Non, je ne vois pas pourquoi. Il s'agit bien de l'inconstitutionnalité des transferts de charges non compensés. Et de la fin de la liberté des collectivités locales. Nous avons été chercher les milliers d'euros de dommages et intérêts pour la protection de l'enfance, nous irons chercher les millions d'euros qui nous sont dus au titre de nos autres compétences sociales. Nous devons obtenir réparation. Pratiquement tous les départements vont s'y mettre.

Est-ce que vous considérez toutefois que la mission sur "la consolidation des finances des départements fragilisés" confiée à Pierre Jamet par François Fillon suite au mémorandum que lui a remis l'ADF, ou bien encore le groupe de travail créé au sein du Comité des finances locales, représentent un signe positif ?

Oui, dans le sens où pour la toute première fois, il y a une reconnaissance de notre situation, une reconnaissance du fait que vingt départements sont en grave difficulté. Mais maintenant, on attend de vraies réponses, il ne s'agit plus de faire des rapports et des colloques… Faute de quoi nous irons au contentieux.

Quelles sont vos principales préconisations sur le financement de la dépendance ? Faites-vous partie de ceux qui pensent qu'il faut envisager une "renationalisation" des allocations individuelles de solidarité ?

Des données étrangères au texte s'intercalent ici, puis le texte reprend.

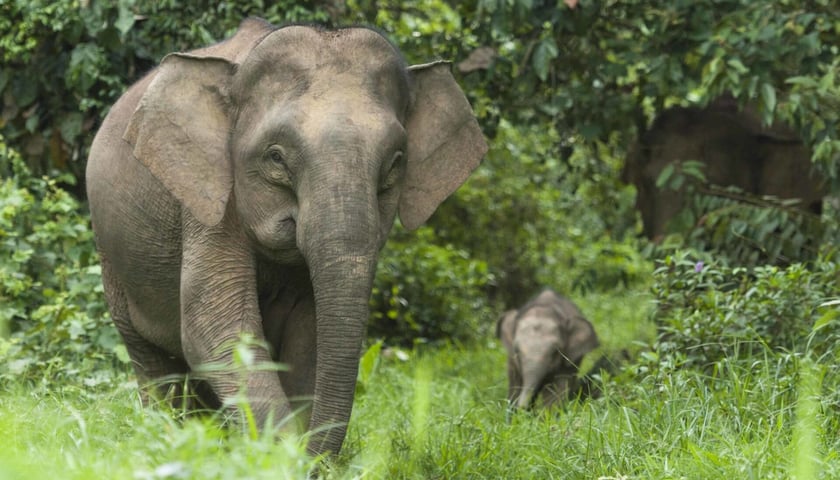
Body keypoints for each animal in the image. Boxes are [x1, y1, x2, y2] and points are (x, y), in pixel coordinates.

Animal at [85, 17, 486, 458]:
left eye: (396, 163)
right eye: (276, 158)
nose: (318, 460)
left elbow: (308, 336)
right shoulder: (209, 203)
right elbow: (216, 326)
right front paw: (282, 454)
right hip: (114, 260)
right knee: (153, 364)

Soit on estime en effet qu'il doit s'agir d'une politique de l'Etat… et l'Etat la finance. Moi, j'y suis favorable. Soit on considère que le fait qu'il s'agisse d'une politique locale est un bien pour la population, en termes de proximité… mais dans ce cas, il faut prévoir des centimes additionnels sur un impôt national.

A savoir la CSG ?

Oui, une part de CSG. Et on pourrait d'ailleurs le faire dans tous les domaines : sur le développement économique local et le développement durable avec une part additionnelle d'impôt sur les entreprises, sur les services publics avec une part d'impôt sur le revenu… C'est le système actuel de la fiscalité locale qu'il faut supprimer.

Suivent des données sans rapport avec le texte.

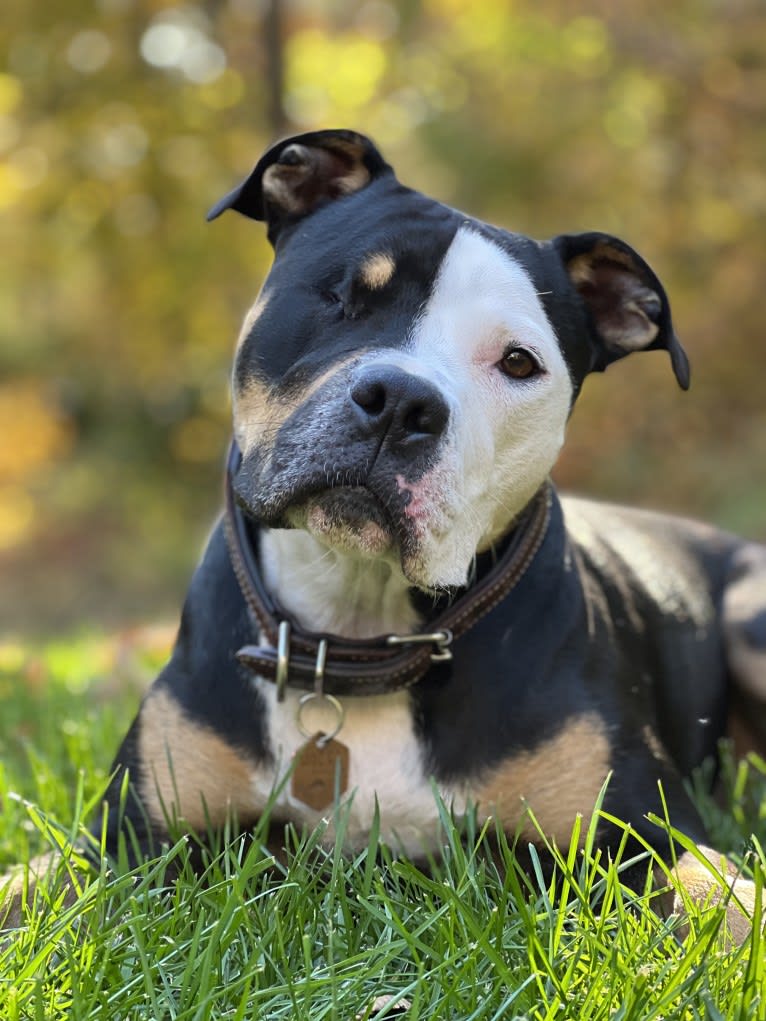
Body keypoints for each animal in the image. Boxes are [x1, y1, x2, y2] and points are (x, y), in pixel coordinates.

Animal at [3, 127, 763, 939]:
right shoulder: (124, 836)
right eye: (340, 295)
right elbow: (32, 880)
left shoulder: (645, 833)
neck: (357, 625)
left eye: (518, 362)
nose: (401, 401)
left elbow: (725, 903)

Savez-vous si cette idée, dont il est question depuis longtemps, de part supplémentaire de CSG, fait son chemin du côté du gouvernement ?

On le demandera à Pierre Jamet !

En quels termes décririez-vous l'"impôt local cinquième risque" que vous avez inclus dans votre plan de sauvetage ?

Comprenez bien que je n'avais pas spécialement envie de lever davantage d'impôt local, surtout parce que désormais il ne frappe que les ménages et les familles, après la fin de la taxe professionnelle, ce qui est une injustice de plus. Simplement, notre situation financière nous contraint à prévoir une hausse et à utiliser l'intégralité de cette hausse à la dépendance. Nous nous engageons à l'affecter à cela. D'ailleurs, si l'Etat nous rembourse, nous rebaisserons les impôts.

Vous avez effectivement prévu un dispositif important pour veiller au fléchage des recettes supplémentaires, avec pas moins de trois instances. Ce n'est pas un peu lourd ?

Non ce n'est pas lourd. Il s'agit de répondre à tout éventuel problème de confiance, compréhensible après des épisodes tels que l'effet vignette, celui du lundi de Pentecôte… Je veux pouvoir certifier au contribuable que ces recettes serviront bien à notre politique en faveur des personnes âgées et handicapées. D'où, effectivement, un triple contrôle – l'évaluation, le débat contradictoire, le contrôle politique.